Выбрать главу

«Расстались, расстались мы, дорогой, с тобой! И это так больно. Я знаю, я чувствую, никогда ты сюда не приедешь! Глядя на хорошо знакомые места, я ясно осознавала, как никогда раньше, какое большое место ты еще здесь, в Париже, занимал в моей жизни, что почти вся деятельность здесь, в Париже, была тысячью нитей связана с мыслью о тебе. Я тогда совсем не была влюблена в тебя, но и тогда я тебя очень любила. Я бы и сейчас обошлась без поцелуев, только бы видеть тебя, иногда говорить с тобой было бы радостью — и это никому бы не могло причинить боль. Зачем меня было этого лишать? Ты спрашиваешь, сержусь ли я за то, что ты «провел» расставание. Нет, я думаю, что ты это сделал не ради себя.

Много было хорошего в Париже, и в отношениях с Н. К., в одной из наших последних бесед она мне сказала, что я ей стала дорога и близка лишь недавно. А я ее полюбила почти с первого знакомства. По отношению к товарищам в ней есть какая-то особая чарующая мягкость и надежность. В Париже я очень любила приходить к ней, сидеть у нее в комнате. Бывало, сядешь около ее стола — сначала говоришь о делах, а потом засиживаешься, и утомляешь ее. Тебя я в то время боялась пуще огня. Хочется увидеть тебя, но лучше, кажется, умерла бы на месте, чем войти к тебе, а когда ты почему-либо заходил в комнату Н. К., я сразу терялась и глупела. Всегда удивлялась и завидовала смелости других, которые прямо заходили к тебе, говорили с тобой. Только в Лонжюмо и затем следующую осень в связи с переводами и пр. я немного попривыкла к тебе. Я так любила не только слушать, но и смотреть на тебя, когда ты говорил. Во-первых, твое лицо так оживляется, и, во-вторых, удобно было смотреть, потому что ты в этот момент ничего не замечал…»

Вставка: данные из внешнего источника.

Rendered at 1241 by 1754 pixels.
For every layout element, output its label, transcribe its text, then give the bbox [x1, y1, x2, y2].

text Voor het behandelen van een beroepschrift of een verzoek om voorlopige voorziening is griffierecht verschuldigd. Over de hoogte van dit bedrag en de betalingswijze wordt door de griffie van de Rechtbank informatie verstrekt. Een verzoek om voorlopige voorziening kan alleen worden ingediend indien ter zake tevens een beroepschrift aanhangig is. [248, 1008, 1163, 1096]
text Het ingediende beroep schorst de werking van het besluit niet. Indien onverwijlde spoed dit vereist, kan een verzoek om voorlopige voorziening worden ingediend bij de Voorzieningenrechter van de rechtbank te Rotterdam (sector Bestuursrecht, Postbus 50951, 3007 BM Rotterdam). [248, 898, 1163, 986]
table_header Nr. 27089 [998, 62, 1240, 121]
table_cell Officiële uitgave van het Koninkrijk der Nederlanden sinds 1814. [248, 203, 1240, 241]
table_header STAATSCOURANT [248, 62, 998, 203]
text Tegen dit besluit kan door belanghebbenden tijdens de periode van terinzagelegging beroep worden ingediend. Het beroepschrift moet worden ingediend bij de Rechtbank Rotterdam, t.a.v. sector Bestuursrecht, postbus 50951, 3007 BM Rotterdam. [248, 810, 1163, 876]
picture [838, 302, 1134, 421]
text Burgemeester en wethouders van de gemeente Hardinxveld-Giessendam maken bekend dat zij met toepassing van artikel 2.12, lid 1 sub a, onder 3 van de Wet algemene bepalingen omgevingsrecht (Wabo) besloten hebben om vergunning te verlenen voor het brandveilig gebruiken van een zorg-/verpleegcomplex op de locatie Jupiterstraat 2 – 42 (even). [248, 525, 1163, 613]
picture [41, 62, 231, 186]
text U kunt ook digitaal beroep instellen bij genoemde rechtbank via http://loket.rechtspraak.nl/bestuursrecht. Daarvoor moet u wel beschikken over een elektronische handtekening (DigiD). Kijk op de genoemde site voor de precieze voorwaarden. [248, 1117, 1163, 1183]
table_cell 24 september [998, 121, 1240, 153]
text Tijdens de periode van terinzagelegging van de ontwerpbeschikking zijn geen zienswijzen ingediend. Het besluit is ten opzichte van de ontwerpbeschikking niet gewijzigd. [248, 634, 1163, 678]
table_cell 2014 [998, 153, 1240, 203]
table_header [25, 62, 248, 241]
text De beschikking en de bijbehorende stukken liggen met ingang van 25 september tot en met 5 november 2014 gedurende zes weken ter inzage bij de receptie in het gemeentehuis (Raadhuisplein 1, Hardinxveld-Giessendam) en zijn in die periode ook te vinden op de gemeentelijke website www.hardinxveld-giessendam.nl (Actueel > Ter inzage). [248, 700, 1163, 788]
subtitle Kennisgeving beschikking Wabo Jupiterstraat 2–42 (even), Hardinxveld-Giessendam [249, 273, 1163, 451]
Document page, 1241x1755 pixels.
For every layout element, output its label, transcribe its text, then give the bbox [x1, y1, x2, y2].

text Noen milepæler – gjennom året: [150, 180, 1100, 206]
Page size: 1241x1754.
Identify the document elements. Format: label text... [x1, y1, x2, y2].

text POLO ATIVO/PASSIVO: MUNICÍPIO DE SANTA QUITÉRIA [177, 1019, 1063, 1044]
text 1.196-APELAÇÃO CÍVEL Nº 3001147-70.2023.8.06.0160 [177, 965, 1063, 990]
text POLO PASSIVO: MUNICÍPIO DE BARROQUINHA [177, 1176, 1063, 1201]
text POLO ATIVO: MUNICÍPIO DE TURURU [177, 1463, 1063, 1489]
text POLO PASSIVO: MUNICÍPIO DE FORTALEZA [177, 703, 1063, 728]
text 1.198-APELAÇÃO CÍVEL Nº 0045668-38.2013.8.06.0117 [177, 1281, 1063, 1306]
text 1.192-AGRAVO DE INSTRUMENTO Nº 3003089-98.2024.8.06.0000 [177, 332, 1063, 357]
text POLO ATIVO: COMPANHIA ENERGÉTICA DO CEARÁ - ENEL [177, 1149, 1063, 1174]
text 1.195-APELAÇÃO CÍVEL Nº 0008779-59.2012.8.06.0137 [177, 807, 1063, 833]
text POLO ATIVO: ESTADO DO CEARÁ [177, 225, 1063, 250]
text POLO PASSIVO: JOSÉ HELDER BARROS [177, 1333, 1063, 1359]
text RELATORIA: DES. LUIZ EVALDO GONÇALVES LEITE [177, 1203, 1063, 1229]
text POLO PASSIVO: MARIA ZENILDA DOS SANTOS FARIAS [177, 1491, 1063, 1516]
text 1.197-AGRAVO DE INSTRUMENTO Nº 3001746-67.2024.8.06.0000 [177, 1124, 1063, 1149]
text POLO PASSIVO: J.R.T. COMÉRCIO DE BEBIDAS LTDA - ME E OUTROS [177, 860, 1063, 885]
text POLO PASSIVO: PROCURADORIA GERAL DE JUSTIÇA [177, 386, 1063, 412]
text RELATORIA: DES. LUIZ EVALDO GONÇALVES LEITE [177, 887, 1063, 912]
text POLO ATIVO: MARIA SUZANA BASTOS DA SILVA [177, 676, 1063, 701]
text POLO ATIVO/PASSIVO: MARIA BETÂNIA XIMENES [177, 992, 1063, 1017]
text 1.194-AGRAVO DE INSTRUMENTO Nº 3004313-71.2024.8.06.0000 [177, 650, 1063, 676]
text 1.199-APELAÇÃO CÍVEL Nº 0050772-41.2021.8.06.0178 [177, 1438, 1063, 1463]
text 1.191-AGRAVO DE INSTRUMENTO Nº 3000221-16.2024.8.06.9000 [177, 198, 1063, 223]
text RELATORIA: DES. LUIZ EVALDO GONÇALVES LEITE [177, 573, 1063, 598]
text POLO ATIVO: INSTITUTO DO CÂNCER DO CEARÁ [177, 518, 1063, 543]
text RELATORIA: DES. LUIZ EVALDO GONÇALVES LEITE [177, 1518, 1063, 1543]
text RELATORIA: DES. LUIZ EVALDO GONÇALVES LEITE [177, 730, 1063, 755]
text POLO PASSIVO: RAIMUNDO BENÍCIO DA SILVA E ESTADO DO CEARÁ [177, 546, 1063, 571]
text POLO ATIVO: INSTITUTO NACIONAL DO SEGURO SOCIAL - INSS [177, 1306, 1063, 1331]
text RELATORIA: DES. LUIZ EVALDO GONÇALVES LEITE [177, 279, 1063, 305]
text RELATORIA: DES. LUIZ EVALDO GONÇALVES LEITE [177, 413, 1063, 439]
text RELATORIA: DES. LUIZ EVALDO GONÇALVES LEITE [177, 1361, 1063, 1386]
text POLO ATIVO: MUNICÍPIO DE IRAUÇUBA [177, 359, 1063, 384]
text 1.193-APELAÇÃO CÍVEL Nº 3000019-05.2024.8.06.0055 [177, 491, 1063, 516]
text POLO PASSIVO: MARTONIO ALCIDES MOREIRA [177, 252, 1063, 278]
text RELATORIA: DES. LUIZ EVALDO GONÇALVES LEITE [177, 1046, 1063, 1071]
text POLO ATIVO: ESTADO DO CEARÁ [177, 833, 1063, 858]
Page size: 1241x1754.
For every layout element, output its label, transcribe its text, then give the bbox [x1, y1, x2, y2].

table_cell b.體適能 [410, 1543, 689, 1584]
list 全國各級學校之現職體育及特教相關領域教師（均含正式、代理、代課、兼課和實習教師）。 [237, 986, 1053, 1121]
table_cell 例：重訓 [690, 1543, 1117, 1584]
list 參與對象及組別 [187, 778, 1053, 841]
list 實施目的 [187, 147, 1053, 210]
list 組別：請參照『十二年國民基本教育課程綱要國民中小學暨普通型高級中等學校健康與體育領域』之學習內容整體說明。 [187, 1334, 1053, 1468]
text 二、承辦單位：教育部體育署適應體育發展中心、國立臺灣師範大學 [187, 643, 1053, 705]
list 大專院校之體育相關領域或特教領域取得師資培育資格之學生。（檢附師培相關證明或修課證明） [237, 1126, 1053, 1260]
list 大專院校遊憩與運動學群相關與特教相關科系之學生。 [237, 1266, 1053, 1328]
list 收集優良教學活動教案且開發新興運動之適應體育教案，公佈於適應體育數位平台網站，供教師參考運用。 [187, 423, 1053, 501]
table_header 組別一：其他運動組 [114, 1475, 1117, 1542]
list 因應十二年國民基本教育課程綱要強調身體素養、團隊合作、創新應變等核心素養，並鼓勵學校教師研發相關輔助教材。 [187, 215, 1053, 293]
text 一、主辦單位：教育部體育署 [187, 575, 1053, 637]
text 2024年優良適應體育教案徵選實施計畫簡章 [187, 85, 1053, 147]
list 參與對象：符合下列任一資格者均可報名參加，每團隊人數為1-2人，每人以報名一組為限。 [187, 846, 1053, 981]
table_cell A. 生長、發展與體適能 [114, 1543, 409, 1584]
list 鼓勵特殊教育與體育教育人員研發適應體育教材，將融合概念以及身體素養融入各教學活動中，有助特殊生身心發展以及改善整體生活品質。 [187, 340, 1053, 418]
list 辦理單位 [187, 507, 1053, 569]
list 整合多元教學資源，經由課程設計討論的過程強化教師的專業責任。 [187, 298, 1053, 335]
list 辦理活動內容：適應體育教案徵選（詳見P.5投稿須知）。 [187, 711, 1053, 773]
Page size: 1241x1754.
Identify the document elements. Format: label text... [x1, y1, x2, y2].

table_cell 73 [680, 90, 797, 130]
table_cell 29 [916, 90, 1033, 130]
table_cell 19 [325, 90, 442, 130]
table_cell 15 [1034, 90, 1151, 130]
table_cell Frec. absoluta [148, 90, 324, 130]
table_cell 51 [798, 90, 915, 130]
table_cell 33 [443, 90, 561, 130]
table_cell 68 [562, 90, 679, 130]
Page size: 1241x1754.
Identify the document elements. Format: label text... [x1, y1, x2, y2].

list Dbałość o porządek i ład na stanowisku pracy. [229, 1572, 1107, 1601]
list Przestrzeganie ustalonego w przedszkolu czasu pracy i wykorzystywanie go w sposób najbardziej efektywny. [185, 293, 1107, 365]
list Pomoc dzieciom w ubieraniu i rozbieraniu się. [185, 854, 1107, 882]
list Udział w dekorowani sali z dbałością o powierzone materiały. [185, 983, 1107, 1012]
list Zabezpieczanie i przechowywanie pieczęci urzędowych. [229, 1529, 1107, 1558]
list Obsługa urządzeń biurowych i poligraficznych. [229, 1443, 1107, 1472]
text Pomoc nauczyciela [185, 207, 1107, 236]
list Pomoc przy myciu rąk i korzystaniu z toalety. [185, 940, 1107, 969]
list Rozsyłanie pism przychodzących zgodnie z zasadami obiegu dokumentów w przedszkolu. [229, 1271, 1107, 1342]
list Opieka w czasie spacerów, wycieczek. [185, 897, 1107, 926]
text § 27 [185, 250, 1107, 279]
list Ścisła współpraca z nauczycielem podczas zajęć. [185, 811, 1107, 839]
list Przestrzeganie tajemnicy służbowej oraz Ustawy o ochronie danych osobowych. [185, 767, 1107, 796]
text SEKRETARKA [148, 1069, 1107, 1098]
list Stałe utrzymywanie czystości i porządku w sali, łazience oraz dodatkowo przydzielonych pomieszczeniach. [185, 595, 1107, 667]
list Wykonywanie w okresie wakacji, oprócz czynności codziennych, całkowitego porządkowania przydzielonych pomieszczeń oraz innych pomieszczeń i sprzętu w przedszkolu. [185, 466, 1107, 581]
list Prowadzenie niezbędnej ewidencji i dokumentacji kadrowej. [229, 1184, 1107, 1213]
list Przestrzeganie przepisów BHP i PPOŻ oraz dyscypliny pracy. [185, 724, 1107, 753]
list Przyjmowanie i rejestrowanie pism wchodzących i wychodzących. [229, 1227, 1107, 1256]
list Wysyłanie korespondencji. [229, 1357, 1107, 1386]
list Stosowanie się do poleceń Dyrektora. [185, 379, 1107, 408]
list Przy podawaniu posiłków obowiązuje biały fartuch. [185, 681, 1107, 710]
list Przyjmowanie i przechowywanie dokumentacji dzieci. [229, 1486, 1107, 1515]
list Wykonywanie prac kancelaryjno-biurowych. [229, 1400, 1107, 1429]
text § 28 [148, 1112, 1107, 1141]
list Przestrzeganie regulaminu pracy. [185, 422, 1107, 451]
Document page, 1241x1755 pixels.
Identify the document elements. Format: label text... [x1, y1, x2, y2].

Переживем это прекрасное письмо и возвратимся к такой выразительной реплике Сталина в разговоре с Н. К. Крупской.

Отдельные непроверенные данные говорят, что сказано было круче: «Мы найдем Владимиру Ильичу новую вдову». Или это было сказано по поводу некоторых активных выступлений Крупской после смерти Ленина? Но тот знаменательный декабрьский разговор подействовал на Надежду Константиновну не живительным образом. Мария Ильинична, сестра Владимира Ильича, в своих, до нашего времени не публиковавшихся, воспоминаниях писала: «Разговор этот чрезвычайно взволновал Крупскую, нервы которой были натянуты до предела, она была не похожа на себя, рыдала».

Но как ни велики в тот момент были обида и женское ревнивое чувство, Надежда Константиновна об этом разговоре Ленину ничего не сказала. И все же я полагаю, что в сердцах какие-то слова в адрес Сталина были тем не менее произнесены, может быть, что-то другое, конкретное, может быть, бытовое. Например, о заплаканных часто глазах Аллилуевой, жены генсека.

О Сталине довольно много ходило пересудов между кремлевскими квартирантами. Так, например, Троцкий описывает, попутно комментируя, сцены, связанные со старшим сыном Сталина.

«Ретроспективный взгляд на детство Иосифа Джугашвили способно бросить детство Якова Джугашвили, протекавшее в Кремле на глазах моей семьи. Двенадцатилетний Яша походил на отца, каким его представляют ранние снимки, не восходящие, впрочем, раньше 23 лет; только у сына в лице было, пожалуй, больше мягкости, унаследованной от матери, первой жены Сталина. Мальчик Яша подвергался частым и суровым наказаниям со стороны отца. Как большинство мальчиков тех бурных лет, Яша курил. Отец, сам не выпускавший трубки изо рта, преследовал этот грех с неистовством захолустного семейного деспота. Может быть, воспроизводя педагогические приемы Виссариона Джугашвили? Яша вынужден был иногда ночевать на площадке лестницы, так как отец не впускал его в дом. С горящими глазами, с серым отливом на щеках, с сильным запаха табака на губах, Яша искал нередко убежище в нашей кремлевской квартире. «Мой папа сумасшедший», — говорил он с резким грузинским акцентом».